I was using Hail for computing the polygenic score in AllofUs, but the computation seems to be very slow. AllofUs genotype array has 1,824,517 variants and 165,127 individuals, and I used `hl.agg.sum()`

to aggregate a score for each individual:

```
mt_array_path = os.getenv("MICROARRAY_HAIL_STORAGE_PATH")
mt_array = hl.read_matrix_table(mt_array_path)
# generate some random effect sizes
mt_array = mt_array.annotate_rows(rand = hl.rand_unif(-1, 1))
mt_array = mt_array.annotate_cols(
score= hl.agg.sum(
mt_array.rand * mt_array.GT.n_alt_alleles()
)
)
mt_array.cols().export(f'{bucket}/test/Score_rand.tsv')
```

The above computation took more than 30 minutes with 2 workers and 10 preemptible.

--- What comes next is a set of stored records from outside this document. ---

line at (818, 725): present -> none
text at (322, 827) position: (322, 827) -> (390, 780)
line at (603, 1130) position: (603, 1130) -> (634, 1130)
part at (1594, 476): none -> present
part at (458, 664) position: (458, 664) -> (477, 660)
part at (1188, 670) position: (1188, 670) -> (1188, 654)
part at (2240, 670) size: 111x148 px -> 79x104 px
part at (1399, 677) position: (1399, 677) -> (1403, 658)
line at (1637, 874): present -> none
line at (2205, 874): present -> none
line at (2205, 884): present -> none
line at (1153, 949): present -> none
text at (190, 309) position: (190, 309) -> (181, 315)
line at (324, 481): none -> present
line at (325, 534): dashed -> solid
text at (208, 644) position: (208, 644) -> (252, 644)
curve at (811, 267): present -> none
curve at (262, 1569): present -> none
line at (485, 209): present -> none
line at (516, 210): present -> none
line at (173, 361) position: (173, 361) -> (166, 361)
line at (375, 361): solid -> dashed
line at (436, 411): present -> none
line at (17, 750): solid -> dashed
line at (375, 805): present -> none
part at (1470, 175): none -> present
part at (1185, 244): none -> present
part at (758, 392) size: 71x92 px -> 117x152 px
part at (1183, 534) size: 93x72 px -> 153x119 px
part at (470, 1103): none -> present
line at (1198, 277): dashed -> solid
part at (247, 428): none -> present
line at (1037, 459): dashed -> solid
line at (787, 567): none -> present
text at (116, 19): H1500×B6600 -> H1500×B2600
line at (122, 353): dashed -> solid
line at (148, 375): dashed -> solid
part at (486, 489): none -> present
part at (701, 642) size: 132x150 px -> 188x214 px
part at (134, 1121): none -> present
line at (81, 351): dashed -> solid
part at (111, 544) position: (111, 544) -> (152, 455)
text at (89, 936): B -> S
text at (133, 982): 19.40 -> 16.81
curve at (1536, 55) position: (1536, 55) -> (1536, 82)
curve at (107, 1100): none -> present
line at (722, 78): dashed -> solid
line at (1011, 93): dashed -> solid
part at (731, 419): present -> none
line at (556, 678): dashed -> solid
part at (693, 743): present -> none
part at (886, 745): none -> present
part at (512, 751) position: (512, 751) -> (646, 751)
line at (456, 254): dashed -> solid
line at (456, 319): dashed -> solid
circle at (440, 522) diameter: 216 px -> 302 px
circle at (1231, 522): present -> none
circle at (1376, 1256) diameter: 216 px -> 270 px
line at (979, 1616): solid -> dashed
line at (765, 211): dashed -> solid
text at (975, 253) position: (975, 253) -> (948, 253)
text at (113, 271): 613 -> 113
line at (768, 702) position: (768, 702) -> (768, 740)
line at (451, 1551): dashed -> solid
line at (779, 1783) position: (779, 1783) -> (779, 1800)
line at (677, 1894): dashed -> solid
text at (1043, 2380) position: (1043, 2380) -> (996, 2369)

As for comparison, I used R to simulate the PGS calculation with the same number of variants with my Mac machine:

```
rand = runif(1824517, -1, 1)
geno = rbinom(1824517, 2, 0.2)
microbenchmark::microbenchmark(sum(rand * geno), times = 100)
```

It took 10ms to aggregate a score for each individual, and ~25 minutes for all 165,127 samples.

Any suggestions on speeding up PGS calculation would be really appreciated!